Start of Block

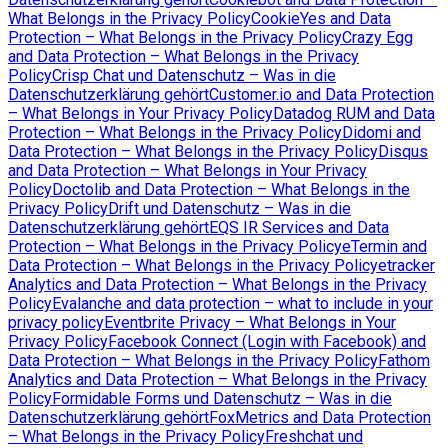
What Belongs in the Privacy Policy
CookieYes and Data
Protection – What Belongs in the Privacy Policy
Crazy Egg
and Data Protection – What Belongs in the Privacy
Policy
Crisp Chat und Datenschutz – Was in die
Datenschutzerklärung gehört
Customer.io and Data Protection
– What Belongs in Your Privacy Policy
Datadog RUM and Data
Protection – What Belongs in the Privacy Policy
Didomi and
Data Protection – What Belongs in the Privacy Policy
Disqus
and Data Protection – What Belongs in Your Privacy
Policy
Doctolib and Data Protection – What Belongs in the
Privacy Policy
Drift und Datenschutz – Was in die
Datenschutzerklärung gehört
EQS IR Services and Data
Protection – What Belongs in the Privacy Policy
eTermin and
Data Protection – What Belongs in the Privacy Policy
etracker
Analytics and Data Protection – What Belongs in the Privacy
Policy
Evalanche and data protection – what to include in your
privacy policy
Eventbrite Privacy – What Belongs in Your
Privacy Policy
Facebook Connect (Login with Facebook) and
Data Protection – What Belongs in the Privacy Policy
Fathom
Analytics and Data Protection – What Belongs in the Privacy
Policy
Formidable Forms und Datenschutz – Was in die
Datenschutzerklärung gehört
FoxMetrics and Data Protection
– What Belongs in the Privacy Policy
Freshchat und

End of Block

What you are asked to do: Return the lines from the line containing "Doctolib and Data" to the end of the entries above, exactly as they appear and with no other output.

Answer:
Doctolib and Data Protection – What Belongs in the
Privacy Policy
Drift und Datenschutz – Was in die
Datenschutzerklärung gehört
EQS IR Services and Data
Protection – What Belongs in the Privacy Policy
eTermin and
Data Protection – What Belongs in the Privacy Policy
etracker
Analytics and Data Protection – What Belongs in the Privacy
Policy
Evalanche and data protection – what to include in your
privacy policy
Eventbrite Privacy – What Belongs in Your
Privacy Policy
Facebook Connect (Login with Facebook) and
Data Protection – What Belongs in the Privacy Policy
Fathom
Analytics and Data Protection – What Belongs in the Privacy
Policy
Formidable Forms und Datenschutz – Was in die
Datenschutzerklärung gehört
FoxMetrics and Data Protection
– What Belongs in the Privacy Policy
Freshchat und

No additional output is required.